Microsoft's partner training plans include Web seminars and PowerPoint presentations accessible through its partner portal. Another offering Watson associated with the people-ready campaign is Microsoft's fledgling Solution Finder tool, although that's really a retrofit. Partners said Microsoft has been working with them on building Solution Finder since at least last fall, long before it began honing its people-ready message.

Solution Finder is a database of partner profiles spotlighting specific competencies, backed by customer references. The intent is to let customers hitting Microsoft's Web site seek and contact partners with specialties suited to their needs.

Now live on Microsoft's Dynamics Web page, Solution Finder is will soon be expanded to other areas of Microsoft's site, including its people-ready campaign Web portal, company executives said.

"We have high expectations for traffic coming directly to partners from this site," Watson said.

Early Solution Finder participants said they are enthusiastic. Microsoft has previously offered a Yellow Pages-style Partner Resource Directory, but solution providers said it's unwieldy and not designed for end users.
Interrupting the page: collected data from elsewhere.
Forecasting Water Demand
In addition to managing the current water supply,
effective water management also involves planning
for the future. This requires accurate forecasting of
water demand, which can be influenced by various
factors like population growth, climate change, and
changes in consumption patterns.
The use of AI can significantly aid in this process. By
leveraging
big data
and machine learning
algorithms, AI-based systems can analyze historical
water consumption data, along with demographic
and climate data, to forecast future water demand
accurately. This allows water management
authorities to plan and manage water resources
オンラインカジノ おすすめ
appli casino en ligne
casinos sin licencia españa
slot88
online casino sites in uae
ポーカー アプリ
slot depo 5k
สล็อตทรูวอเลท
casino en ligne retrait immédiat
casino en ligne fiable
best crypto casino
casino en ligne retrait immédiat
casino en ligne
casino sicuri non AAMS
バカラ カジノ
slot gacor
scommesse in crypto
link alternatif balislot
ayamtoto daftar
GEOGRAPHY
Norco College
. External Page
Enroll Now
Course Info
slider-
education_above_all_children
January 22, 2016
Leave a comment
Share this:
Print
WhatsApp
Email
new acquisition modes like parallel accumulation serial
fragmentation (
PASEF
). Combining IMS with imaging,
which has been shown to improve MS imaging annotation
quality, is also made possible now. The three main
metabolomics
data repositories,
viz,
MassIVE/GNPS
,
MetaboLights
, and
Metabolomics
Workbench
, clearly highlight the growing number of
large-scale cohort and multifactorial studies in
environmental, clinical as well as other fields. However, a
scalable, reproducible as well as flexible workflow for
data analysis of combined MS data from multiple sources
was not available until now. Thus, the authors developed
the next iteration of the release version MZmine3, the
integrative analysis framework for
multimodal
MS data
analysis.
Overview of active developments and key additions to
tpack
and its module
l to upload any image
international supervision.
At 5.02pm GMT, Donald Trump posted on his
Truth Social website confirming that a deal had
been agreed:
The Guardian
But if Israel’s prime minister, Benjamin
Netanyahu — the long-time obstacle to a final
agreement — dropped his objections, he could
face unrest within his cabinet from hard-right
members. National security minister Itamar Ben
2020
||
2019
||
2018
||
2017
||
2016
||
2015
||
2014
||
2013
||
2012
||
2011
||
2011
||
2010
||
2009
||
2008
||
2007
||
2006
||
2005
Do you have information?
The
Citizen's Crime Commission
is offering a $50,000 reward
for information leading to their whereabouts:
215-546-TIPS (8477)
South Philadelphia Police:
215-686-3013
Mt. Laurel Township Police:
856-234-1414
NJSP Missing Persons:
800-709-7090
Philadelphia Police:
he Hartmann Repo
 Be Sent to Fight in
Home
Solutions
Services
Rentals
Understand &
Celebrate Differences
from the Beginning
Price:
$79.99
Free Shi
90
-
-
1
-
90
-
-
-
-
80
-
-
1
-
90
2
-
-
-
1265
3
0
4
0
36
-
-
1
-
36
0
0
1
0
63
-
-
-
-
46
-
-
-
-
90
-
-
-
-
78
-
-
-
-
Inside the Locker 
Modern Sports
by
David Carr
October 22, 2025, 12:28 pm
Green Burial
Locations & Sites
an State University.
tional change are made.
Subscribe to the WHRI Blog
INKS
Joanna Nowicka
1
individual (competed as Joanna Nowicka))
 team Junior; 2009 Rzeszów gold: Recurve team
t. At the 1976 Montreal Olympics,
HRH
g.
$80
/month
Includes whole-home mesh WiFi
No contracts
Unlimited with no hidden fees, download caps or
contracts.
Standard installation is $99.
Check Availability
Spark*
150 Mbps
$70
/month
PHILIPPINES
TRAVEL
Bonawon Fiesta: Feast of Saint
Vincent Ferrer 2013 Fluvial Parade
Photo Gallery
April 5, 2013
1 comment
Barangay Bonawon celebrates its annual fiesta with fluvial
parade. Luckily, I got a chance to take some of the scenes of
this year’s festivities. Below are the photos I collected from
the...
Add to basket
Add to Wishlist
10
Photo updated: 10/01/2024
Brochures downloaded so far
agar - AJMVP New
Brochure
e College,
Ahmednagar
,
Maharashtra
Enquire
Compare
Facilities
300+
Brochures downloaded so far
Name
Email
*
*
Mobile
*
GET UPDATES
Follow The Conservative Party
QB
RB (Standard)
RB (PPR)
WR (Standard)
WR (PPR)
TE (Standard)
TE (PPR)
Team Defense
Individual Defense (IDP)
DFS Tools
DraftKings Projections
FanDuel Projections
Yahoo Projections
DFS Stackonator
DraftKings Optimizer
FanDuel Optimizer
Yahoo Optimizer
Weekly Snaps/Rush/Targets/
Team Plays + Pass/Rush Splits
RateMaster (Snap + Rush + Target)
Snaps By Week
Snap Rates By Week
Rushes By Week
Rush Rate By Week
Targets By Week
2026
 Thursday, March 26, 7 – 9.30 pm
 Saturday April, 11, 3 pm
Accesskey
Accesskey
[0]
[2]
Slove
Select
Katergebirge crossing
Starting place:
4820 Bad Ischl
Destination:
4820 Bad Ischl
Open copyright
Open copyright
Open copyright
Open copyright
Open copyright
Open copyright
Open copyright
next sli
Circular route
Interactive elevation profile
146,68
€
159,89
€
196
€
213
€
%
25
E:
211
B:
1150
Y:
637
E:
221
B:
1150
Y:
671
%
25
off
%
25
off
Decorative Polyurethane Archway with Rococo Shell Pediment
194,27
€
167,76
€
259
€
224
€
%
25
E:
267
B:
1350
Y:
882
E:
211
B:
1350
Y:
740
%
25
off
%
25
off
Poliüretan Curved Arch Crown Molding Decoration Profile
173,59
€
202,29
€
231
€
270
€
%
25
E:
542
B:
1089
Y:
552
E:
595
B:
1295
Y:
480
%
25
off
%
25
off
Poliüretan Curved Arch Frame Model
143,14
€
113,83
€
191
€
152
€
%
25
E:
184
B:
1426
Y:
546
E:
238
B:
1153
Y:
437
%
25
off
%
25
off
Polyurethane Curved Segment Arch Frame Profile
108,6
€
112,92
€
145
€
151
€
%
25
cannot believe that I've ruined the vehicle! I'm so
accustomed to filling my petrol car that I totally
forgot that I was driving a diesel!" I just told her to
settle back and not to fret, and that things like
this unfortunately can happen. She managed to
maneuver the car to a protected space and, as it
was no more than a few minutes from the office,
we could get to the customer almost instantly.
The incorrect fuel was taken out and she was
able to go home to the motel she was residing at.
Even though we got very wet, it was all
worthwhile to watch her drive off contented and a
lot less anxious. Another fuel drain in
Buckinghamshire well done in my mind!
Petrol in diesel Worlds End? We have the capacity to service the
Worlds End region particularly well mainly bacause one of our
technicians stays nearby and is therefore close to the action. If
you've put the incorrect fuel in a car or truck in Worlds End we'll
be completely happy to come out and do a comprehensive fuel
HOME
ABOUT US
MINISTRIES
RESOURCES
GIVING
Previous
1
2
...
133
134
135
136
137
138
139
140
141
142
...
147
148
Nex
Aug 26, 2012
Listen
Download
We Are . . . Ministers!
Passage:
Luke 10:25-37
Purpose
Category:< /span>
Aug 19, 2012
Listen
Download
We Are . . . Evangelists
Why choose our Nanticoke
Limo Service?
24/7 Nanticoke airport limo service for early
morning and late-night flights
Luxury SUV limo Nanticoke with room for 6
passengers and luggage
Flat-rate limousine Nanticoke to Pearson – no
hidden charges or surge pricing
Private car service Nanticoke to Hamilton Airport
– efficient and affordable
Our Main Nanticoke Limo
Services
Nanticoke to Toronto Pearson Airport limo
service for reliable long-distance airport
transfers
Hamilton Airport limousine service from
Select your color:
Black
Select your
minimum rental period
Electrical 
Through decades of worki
Traditionally, customers seeking partners have to work through Microsoft field representatives, who will listen to their needs and attempt to matchmake with local firms. For partners, that approach means it's vital to form a good relationship with the local reps and to stay on their radar.

Scott Boedigheimer, central region general manager and vice president of sales at Altara, a Basking Ridge, N.J.-based MBS partner Altara, said he hopes Solution Finder will enable prospects to contact his firm more directly.

"It changes the whole process to be more customer-facing," he said. "Previously, it was a big secret as to who the Microsoft Business Solutions partners were. If you're on the phone with a Microsoft rep and say, 'Give me the names of three partners in this area with these competencies,' they wouldn't even do that."

Beyond projects like Solution Finder, plans for deliverables to back up Microsoft's people-ready crusade remain murky. "I think they're still working out some of the specifics around product alignment," said Neil Rosenberg, CEO of Quality Technology Solutions, a Microsoft Gold Partner that participated in the people-ready kickoff event in New York. "There hasn't been much direct partner contact beyond the launch."

Despite the lack of details about the people-ready package, Rosenberg is among those who like the wrapping. "It makes sense in light of where Microsoft has been and where they're trying to go," he said. "Microsoft started in its roots as a software company not for business processes, but for personal productivity. This resonates."